Amid growing speculation over the whereabouts of Chinese tennis star Peng Shuai, China’s foreign ministry warned against politicization and speculation about the star’s well-being.
“This is not a diplomatic matter,” Chinese Foreign Ministry spokesman Zhao Lijian told a regular press briefing on Tuesday.
Zhao said, “I believe everyone must have noticed that she has recently participated in some public activities and also had a video call with IOC President (Thomas) Bach. I hope that some People will stop spreading malicious propaganda, let alone politicisation.”
The Women’s Tennis Association (WTA) said on Monday it was still concerned despite Peng’s presence and calls from the International Olympic Committee.
A WTA spokeswoman said in an e-mail: “While it is nice to see Peng Shuai in recent videos, they do not reduce or address the WTA’s concern about his well being and ability to communicate without censorship or coercion.” Huh.” “This video does not replace our call for a full, fair and transparent investigation into her sexual harassment allegations, without censorship, which is the issue that sparked our initial concern.”
WTA still concerned about Chinese tennis star Peng Shuai
Peng was not seen earlier this month when he accused former Chinese deputy prime minister Zhang Gaoli of forcing her to have sex several years ago. His absence from public view prompted international demands for his protection for Chinese officials.
On Sunday, the three-time Olympian and former Wimbledon champion stood near a tennis court, waving and signing over-sized commemorative tennis balls for children.
Later, he had a 30-minute call with IOC President Thomas Bach, who said he thanked the IOC for its concern.
“She explained that she is safe and sound at her home in Beijing, but wishes to respect her privacy at this time,” the IOC said in a statement.
“That’s why she prefers to spend her time with friends and family right now. Nevertheless, she will continue to engage in tennis, the sport she loves,” the IOC said.
On Tuesday, Human Rights Watch criticized the IOC, accusing it of cooperating with Beijing and undermining the IOC’s “expressed commitment to human rights, including the rights and protections of athletes”.

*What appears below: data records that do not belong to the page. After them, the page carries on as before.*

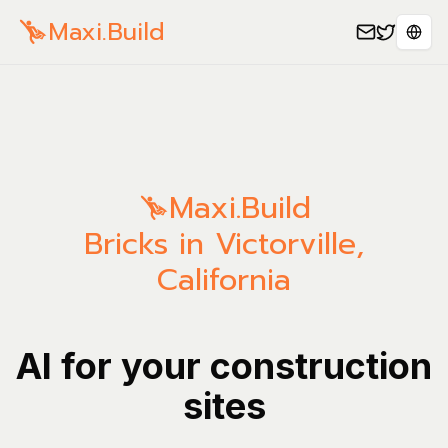
Maxi.Build
Sele
Maxi.Build
Bricks in Victorville,
California
AI for your construction
sites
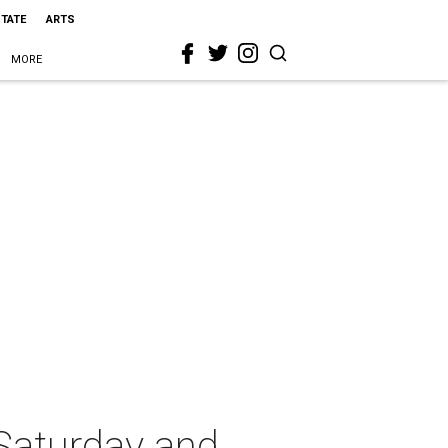
STATE
ARTS
MORE
Saturday and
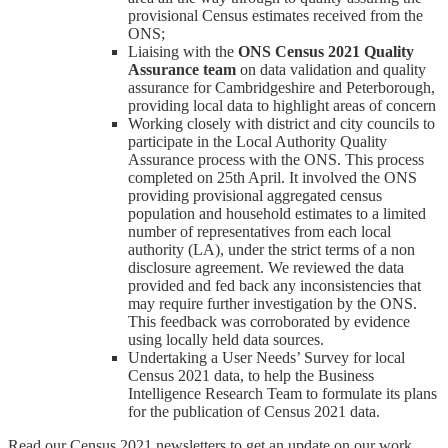
provisional Census estimates received from the
ONS;
Liaising with the
ONS
Census 2021 Quality
Assurance team
on data validation and quality
assurance for Cambridgeshire and Peterborough,
providing local data to highlight areas of concern
Working closely with district and city councils to
participate in the Local Authority Quality
Assurance process with the ONS. This process
completed on 25th April. It involved the ONS
providing provisional aggregated census
population and household estimates to a limited
number of representatives from each local
authority (LA), under the strict terms of a non
disclosure agreement. We reviewed the data
provided and fed back any inconsistencies that
may require further investigation by the ONS.
This feedback was corroborated by evidence
using locally held data sources.
Undertaking a User Needs’ Survey for local
Census 2021 data, to help the Business
Intelligence Research Team to formulate its plans
for the publication of Census 2021 data.
Read our Census 2021 newsletters to get an update on our work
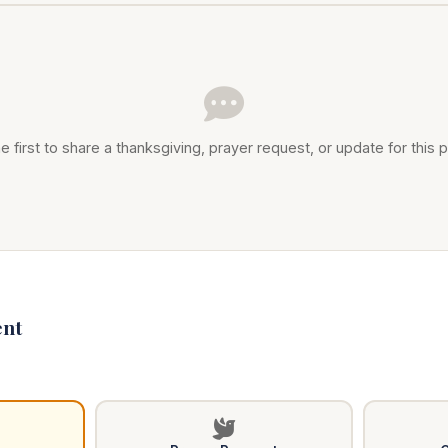
e first to share a thanksgiving, prayer request, or update for this p
nt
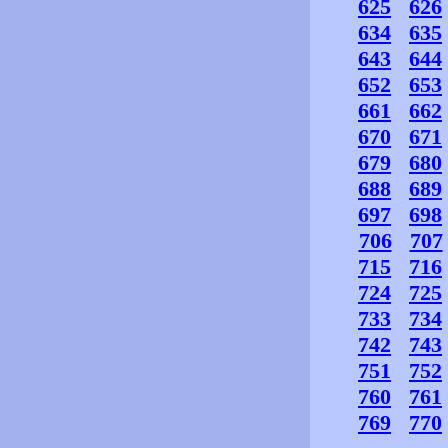
625
626
634
635
643
644
652
653
661
662
670
671
679
680
688
689
697
698
706
707
715
716
724
725
733
734
742
743
751
752
760
761
769
770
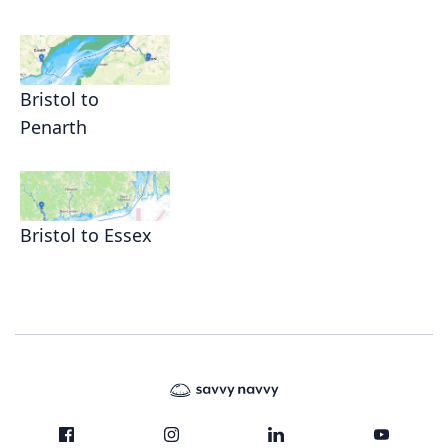
Bristol to
Penarth
Bristol to Essex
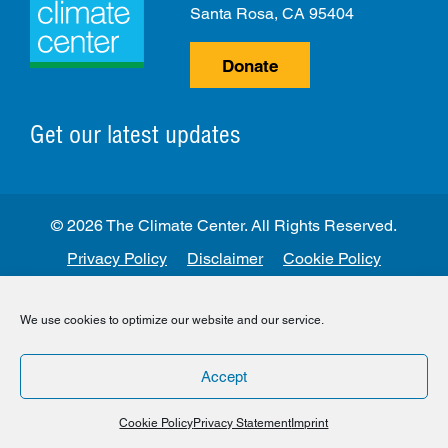
Santa Rosa, CA 95404
Donate
Get our latest updates
© 2026 The Climate Center. All Rights Reserved.
Privacy Policy
Disclaimer
Cookie Policy
Facebook
Twitter
LinkedIn
Instagram
We use cookies to optimize our website and our service.
Accept
Cookie Policy
Privacy Statement
Imprint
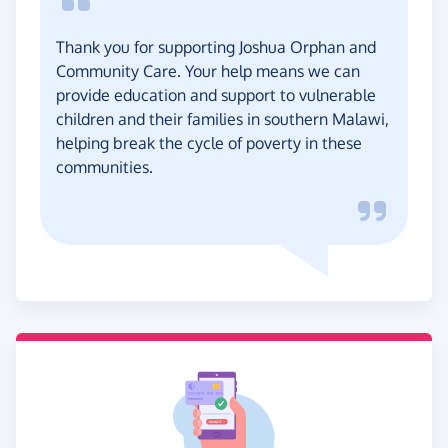
Thank you for supporting Joshua Orphan and
Community Care. Your help means we can
provide education and support to vulnerable
children and their families in southern Malawi,
helping break the cycle of poverty in these
communities.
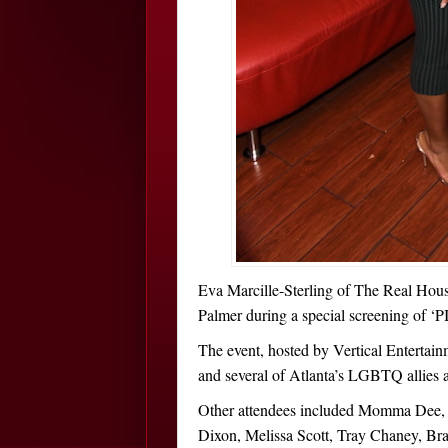
Eva Marcille-Sterling of The Real Hous
Palmer during a special screening of ‘P
The event, hosted by Vertical Enterta
and several of Atlanta’s LGBTQ allies a
Other attendees included Momma Dee, 
Dixon, Melissa Scott, Tray Chaney, Br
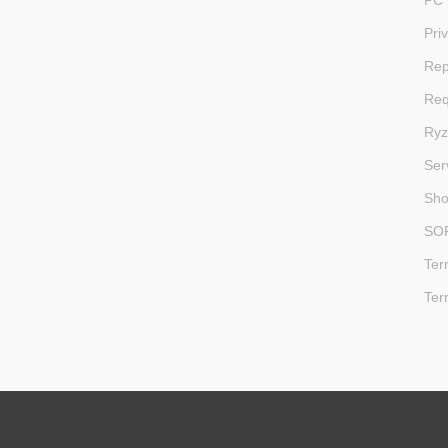
PC 
Pri
Rep
Req
Ryz
Ser
Sh
SO
Ter
Ter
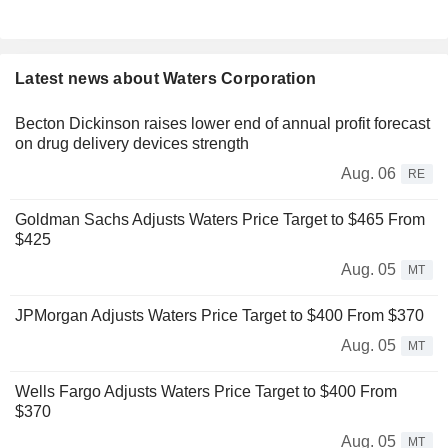
Latest news about Waters Corporation
Becton Dickinson raises lower end of annual profit forecast
on drug delivery devices strength
Aug. 06
RE
Goldman Sachs Adjusts Waters Price Target to $465 From
$425
Aug. 05
MT
JPMorgan Adjusts Waters Price Target to $400 From $370
Aug. 05
MT
Wells Fargo Adjusts Waters Price Target to $400 From
$370
Aug. 05
MT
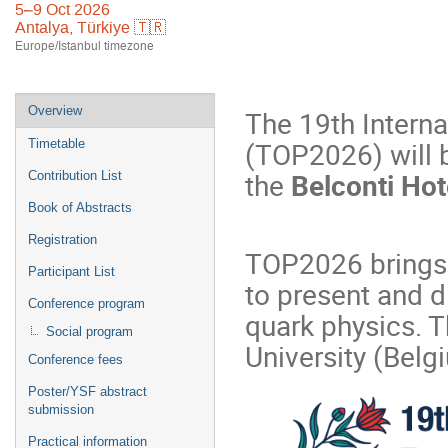
5–9 Oct 2026
Antalya, Türkiye 🇹🇷
Europe/Istanbul timezone
Event
Overview
The 19th Intern
menu
(TOP2026) will 
Timetable
the
Belconti Hot
Contribution List
Book of Abstracts
Registration
TOP2026 brings 
Participant List
to present and d
Conference program
quark physics. T
Social program
University (Belg
Conference fees
Poster/YSF abstract
submission
Practical information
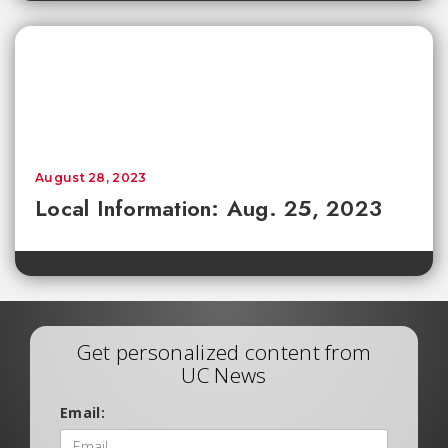
August 28, 2023
Local Information: Aug. 25, 2023
Get personalized content from
UC News
Email:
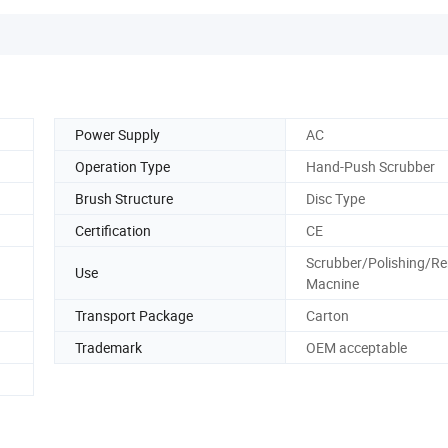
Power Supply
AC
Operation Type
Hand-Push Scrubber
Brush Structure
Disc Type
Certification
CE
Scrubber/Polishing/R
Use
Macnine
Transport Package
Carton
Trademark
OEM acceptable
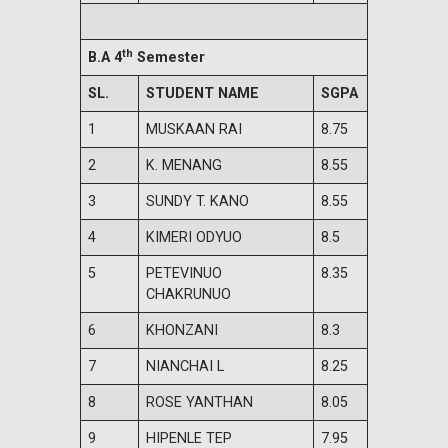
th
B.A 4
Semester
SL.
STUDENT NAME
SGPA
1
MUSKAAN RAI
8.75
2
K. MENANG
8.55
3
SUNDY T. KANO
8.55
4
KIMERI ODYUO
8.5
5
PETEVINUO
8.35
CHAKRUNUO
6
KHONZANI
8.3
7
NIANCHAI L
8.25
8
ROSE YANTHAN
8.05
9
HIPENLE TEP
7.95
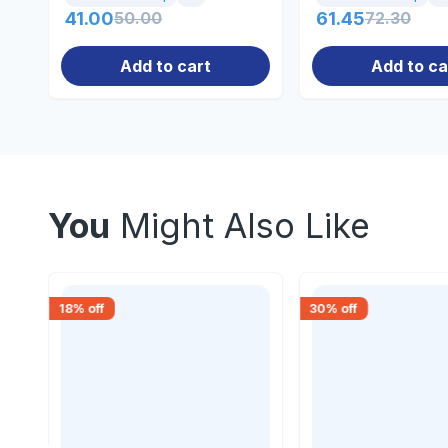
41.00
50.00
61.45
72.30
Add to cart
Add to ca
You
Might Also Like
18
% off
30
% off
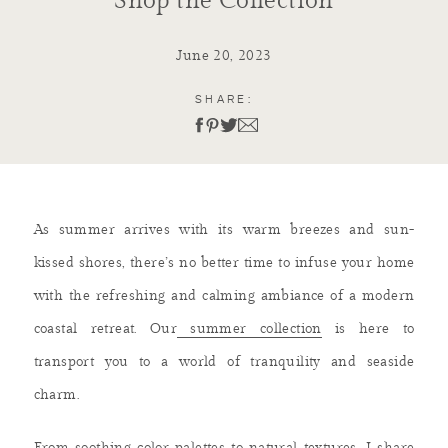
Shop the Collection
June 20, 2023
SHARE:
As summer arrives with its warm breezes and sun-
kissed shores, there’s no better time to infuse your home
with the refreshing and calming ambiance of a modern
coastal retreat. Our
summer collection
is here to
transport you to a world of tranquility and seaside
charm.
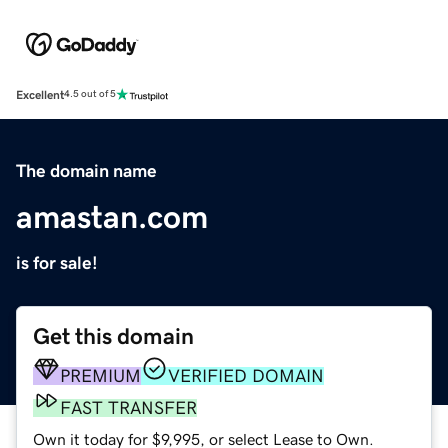
Excellent
4.5 out of 5
The domain name
amastan.com
is for sale!
Get this domain
PREMIUM
VERIFIED DOMAIN
FAST TRANSFER
Own it today for $9,995, or select Lease to Own.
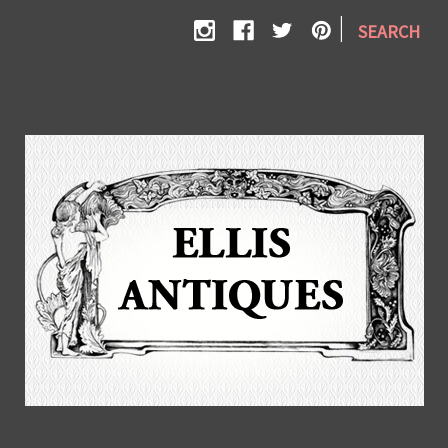
|
SEARCH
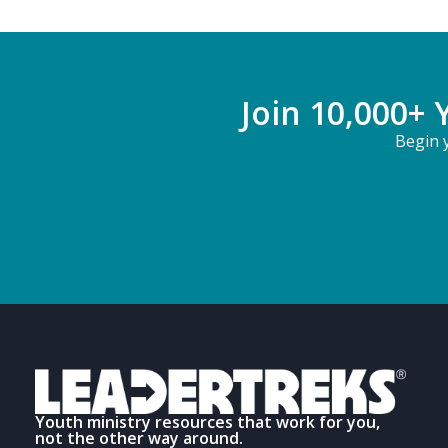
Join 10,000+ 
Begin y
Youth ministry resources that work for you,
not the other way around.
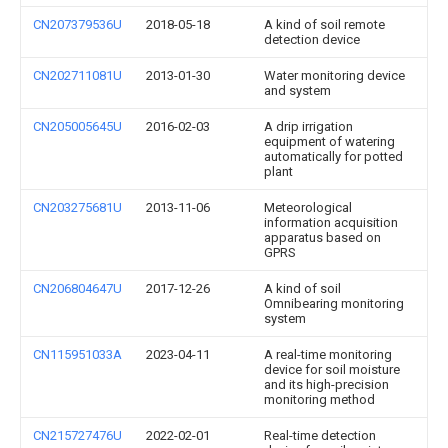
CN207379536U
2018-05-18
A kind of soil remote
detection device
CN202711081U
2013-01-30
Water monitoring device
and system
CN205005645U
2016-02-03
A drip irrigation
equipment of watering
automatically for potted
plant
CN203275681U
2013-11-06
Meteorological
information acquisition
apparatus based on
GPRS
CN206804647U
2017-12-26
A kind of soil
Omnibearing monitoring
system
CN115951033A
2023-04-11
A real-time monitoring
device for soil moisture
and its high-precision
monitoring method
CN215727476U
2022-02-01
Real-time detection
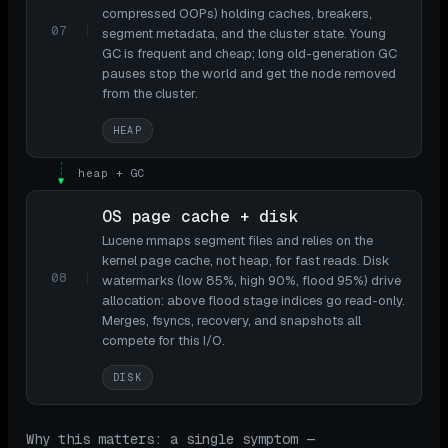
compressed OOPs) holding caches, breakers,
07
segment metadata, and the cluster state. Young
GC is frequent and cheap; long old-generation GC
pauses stop the world and get the node removed
from the cluster.
HEAP
heap + GC
▼
OS page cache + disk
Lucene mmaps segment files and relies on the
kernel page cache, not heap, for fast reads. Disk
08
watermarks (low 85%, high 90%, flood 95%) drive
allocation: above flood stage indices go read-only.
Merges, fsyncs, recovery, and snapshots all
compete for this I/O.
DISK
Why this matters: a single symptom —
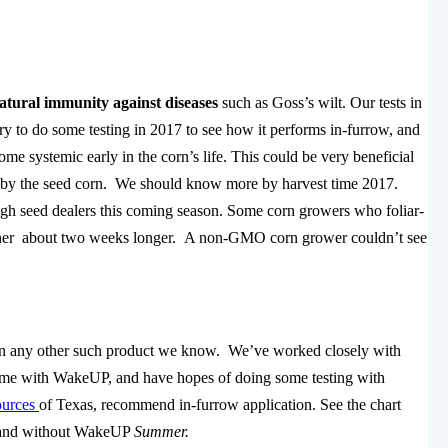
atural immunity against diseases
such as Goss’s wilt. Our tests in
y to do some testing in 2017 to see how it performs in-furrow, and
me systemic early in the corn’s life. This could be very beneficial
ed by the seed corn. We should know more by harvest time 2017.
h seed dealers this coming season. Some corn growers who foliar-
reener about two weeks longer. A non-GMO corn grower couldn’t see
n any other such product we know. We’ve worked closely with
azyme with WakeUP, and have hopes of doing some testing with
ources
of Texas, recommend in-furrow application. See the chart
ith and without WakeUP
Summer.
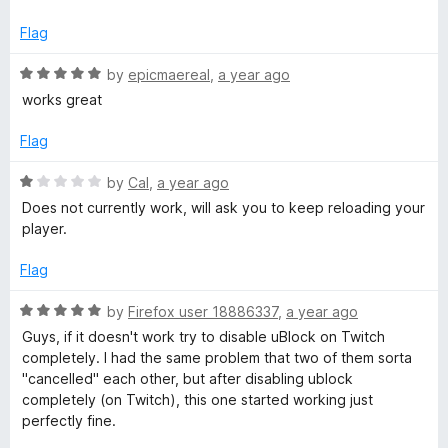
5
t
1
e
o
Flag
d
u
1
t
R
by
epicmaereal
,
a year ago
o
o
a
works great
u
f
t
t
5
e
Flag
o
d
f
5
R
by
Cal
,
a year ago
5
o
a
Does not currently work, will ask you to keep reloading your
u
t
player.
t
e
o
d
Flag
f
1
5
o
R
by
Firefox user 18886337
,
a year ago
u
a
Guys, if it doesn't work try to disable uBlock on Twitch
t
t
completely. I had the same problem that two of them sorta
o
e
"cancelled" each other, but after disabling ublock
f
d
completely (on Twitch), this one started working just
5
5
perfectly fine.
o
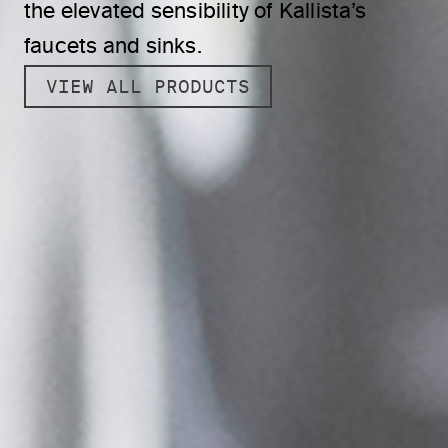
the elevated sensibility of Kallista’s
faucets and sinks.
VIEW ALL PRODUCTS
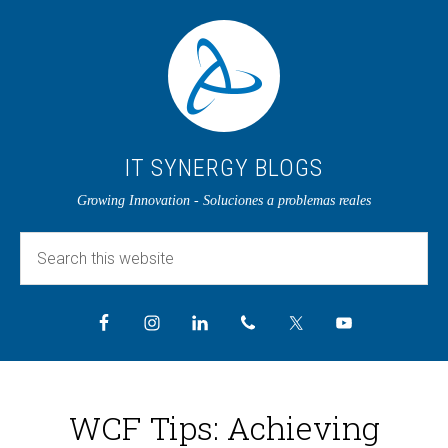
IT SYNERGY BLOGS
Growing Innovation - Soluciones a problemas reales
WCF Tips: Achieving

Yaqiu Wang, senior China researcher at Human Rights Watch, said in a statement: “The IOC continues to remain silent about Beijing’s abhorrent human rights record for curtailing freedom of speech and actively cooperating with Chinese authorities in defiance of alleged sexual assault.” have taken.” “The IOC appears to be rewarding its relationship with a major human rights violator on the rights and protections of Olympic athletes.”
The China Open posted a note on the Weibo social media network about Peng’s appearance at the youth tournament, but made no mention of his disappearance or allegations of assault.
Unless Peng’s safety was assured, the women’s professional tennis tour threatened to pull out of China.
Tennis players clash with Communist Party of China: Where is Peng Shuai?
“Our primary concern is the safety and well-being of Peng Shuai,” International Tennis Federation President and International Olympic Committee member Dave Haggerty said in a statement on Sunday. His videos this weekend appear to be a positive step, but we Will continue to seek direct contact and confirmation from Peng Shuai himself that he is safe and sound.”
Peng’s disappearance and charges against the former Chinese official come as Beijing prepares to host the Winter Olympics starting February 4 amid international condemnation of China’s human rights record.
Current and former players such as Naomi Osaka, Serena Williams and Billie Jean King took to social media to prove Peng was safe.
World’s top men’s player Novak Djokovic called the situation “terrible” and questioned whether tennis tournaments should be held in China until it is resolved.
Some information in this report has been received from Reuters and Associated Press.